I'm automatically controlling my point-to-point train with an Arduino that I've programmed. I need a 12v DC power supply to run the train.

Can anyone recommend a 12v power supply? The amps are my main concern, I think. 

My locomotive O gauge Williams diesel locomotive SD45-201. The details of that engine say it has a 6-amp reverse board. Thus, do I need to get a 12v power supply that can do 6A? 

I'm not knowledgeable on wattage and amps... and that's why I'm looking for your help. Thanks!


----------



## wvgca (Jan 21, 2013)

I you are looking for a 12V supply, I assume that you are powering the Arduino and shield both off that supply... 
The current rating of the supply is dependant on the current rating of the motor shield.. 
do you know what the shield is rated for??


----------



## theinteresthunter (Jan 30, 2016)

I think the shield's current rating is 2000mA.

Here are the specs for the motor shield (MotoMama v2.0):
https://www.itead.cc/wiki/MotoMama

I was planning on powering the Arduino and shield separately. Not because of any reason other than I thought that's what needed to be done. Case in point: I bought a 9v power supply for the Arduino and am now shopping/inquiring about a 12v power supply for the shield. If the right thing to do is to power them both from one supply, then I'll do that. I just thought they needed to have separate power sources. I can solder and such. My creativity is high, but my electrical theory is lacking.

(I checked out your train layout pics. Nice intensive work.)


----------



## wvgca (Jan 21, 2013)

in general, the Arduino and shield can use the same power source for 12V or less, for over 12V to the shield, the Arduino should be powered by the USB port 
In the case of the shield that you refer to, it looks like it needs 5V [which can be passed from Arduino], and 7-15V as well ..
In any case the L298 is around 2A maximum output... so a 12V supply of 2A would be okay ..for both the Arduino and shield supply


----------



## theinteresthunter (Jan 30, 2016)

Cool.

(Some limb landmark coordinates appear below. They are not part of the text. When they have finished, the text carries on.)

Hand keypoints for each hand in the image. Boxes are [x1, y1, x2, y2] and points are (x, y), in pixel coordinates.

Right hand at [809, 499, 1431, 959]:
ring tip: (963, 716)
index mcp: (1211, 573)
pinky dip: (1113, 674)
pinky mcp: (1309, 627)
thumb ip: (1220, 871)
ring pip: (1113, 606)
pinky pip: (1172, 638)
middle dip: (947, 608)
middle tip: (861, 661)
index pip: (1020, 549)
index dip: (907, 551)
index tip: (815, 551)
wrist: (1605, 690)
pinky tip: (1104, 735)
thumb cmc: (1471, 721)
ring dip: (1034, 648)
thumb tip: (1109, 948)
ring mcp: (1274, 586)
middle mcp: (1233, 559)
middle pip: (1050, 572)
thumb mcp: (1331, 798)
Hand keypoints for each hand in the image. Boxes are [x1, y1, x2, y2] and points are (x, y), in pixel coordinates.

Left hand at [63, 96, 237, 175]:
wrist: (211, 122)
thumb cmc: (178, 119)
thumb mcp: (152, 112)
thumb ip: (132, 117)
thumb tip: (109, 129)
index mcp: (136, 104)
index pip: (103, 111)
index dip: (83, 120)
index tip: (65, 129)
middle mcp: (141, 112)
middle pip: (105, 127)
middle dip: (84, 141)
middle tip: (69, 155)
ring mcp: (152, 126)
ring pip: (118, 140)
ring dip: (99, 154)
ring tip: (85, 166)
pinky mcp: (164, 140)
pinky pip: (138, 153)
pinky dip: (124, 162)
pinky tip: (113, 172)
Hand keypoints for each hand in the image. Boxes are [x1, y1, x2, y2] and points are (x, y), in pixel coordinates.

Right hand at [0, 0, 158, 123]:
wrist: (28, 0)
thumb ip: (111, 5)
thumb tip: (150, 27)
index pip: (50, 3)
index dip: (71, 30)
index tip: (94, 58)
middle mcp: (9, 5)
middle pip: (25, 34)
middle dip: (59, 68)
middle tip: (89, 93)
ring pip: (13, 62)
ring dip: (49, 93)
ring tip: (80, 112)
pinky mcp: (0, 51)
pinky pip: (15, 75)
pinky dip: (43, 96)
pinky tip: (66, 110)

Thanks for the help. I'll get a 12v 2a power supply.

On another note:
Do you think the 6-amp reverse board on the locomotive itself is limited by motomama sheild? If the locomotive's 6-amp reverse board is pulling 6amps, but the shield only can do 2amps... is there any sort of issue there? Newbie to the theory.


----------



## wvgca (Jan 21, 2013)

that question I leave to the forum O scale experts, I know nothing about those ...


----------